しかし,生命保険金を受取人の特別受益とみなし、相続財産における持戻しの対象とされる可能性があります。

 

生命保険金は,実質的にみて、相続人から保険受取人に対して贈与や遺贈があったといいうる余地があります。但し、各事案によってその結論は異なり、一般的には、原則として,特別受益として扱われないものの,特段の事情がある場合には,特別受益として扱うということです。具体的には、生命保険の保険金の金額が相続財産に比して過大と言えるかどうかで判断する傾向にあります。

 

例えば、最高裁判所第2小法廷平成16年10月29日決定において裁判所は、「保険金受取人である相続人とその他の共同相続人との間に生じる不公平が民法903条の趣旨に照らし到底是認すうることができないほどに著しいものであると評価すべき特段の事情が損する場合には,当該死亡保険金請求権は特別受益に準じて持ち戻しの対象となる」のが相当であると判断しました。

 

生命保険の保険金が特別受益に当たる場合,被相続人において持戻免除の意思表示がなされたかが問題となることが多いです。

§ **記録の抜粋**:
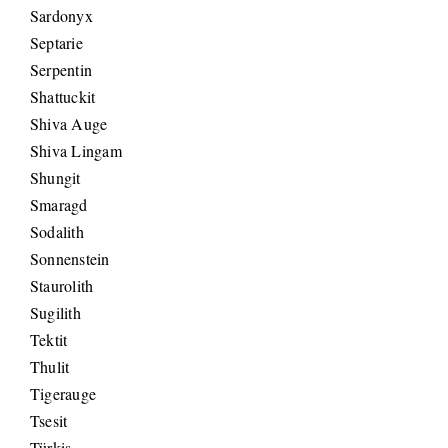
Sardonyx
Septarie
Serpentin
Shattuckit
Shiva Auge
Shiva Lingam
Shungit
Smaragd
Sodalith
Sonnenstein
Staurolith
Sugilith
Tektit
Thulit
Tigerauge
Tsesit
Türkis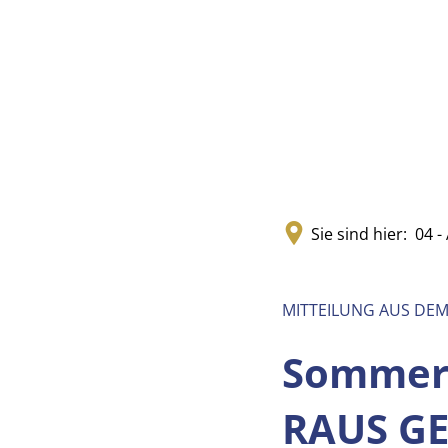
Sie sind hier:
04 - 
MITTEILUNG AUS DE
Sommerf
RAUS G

==

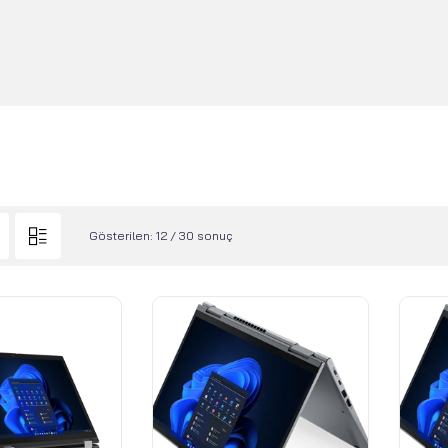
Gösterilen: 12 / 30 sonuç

§ **作業内容 1**:
提示文によると、生命保険の保険金が特別受益に当たるかどうかは、具体的にどのような点で判断される傾向にありますか。
§ **作業内容 2**:
提示文のうち、「しかし,生命保険金を受取人の」から「が問題となることが多いです。」までを、両端の語句も含めて一字一句違えずに書き写してください。

§ **解答 1**:
生命保険の保険金の金額が相続財産に比して過大と言えるかどうかで判断される傾向にあります。

§ **解答 2**:
しかし,生命保険金を受取人の特別受益とみなし、相続財産における持戻しの対象とされる可能性があります。

 

生命保険金は,実質的にみて、相続人から保険受取人に対して贈与や遺贈があったといいうる余地があります。但し、各事案によってその結論は異なり、一般的には、原則として,特別受益として扱われないものの,特段の事情がある場合には,特別受益として扱うということです。具体的には、生命保険の保険金の金額が相続財産に比して過大と言えるかどうかで判断する傾向にあります。

 

例えば、最高裁判所第2小法廷平成16年10月29日決定において裁判所は、「保険金受取人である相続人とその他の共同相続人との間に生じる不公平が民法903条の趣旨に照らし到底是認すうることができないほどに著しいものであると評価すべき特段の事情が損する場合には,当該死亡保険金請求権は特別受益に準じて持ち戻しの対象となる」のが相当であると判断しました。

 

生命保険の保険金が特別受益に当たる場合,被相続人において持戻免除の意思表示がなされたかが問題となることが多いです。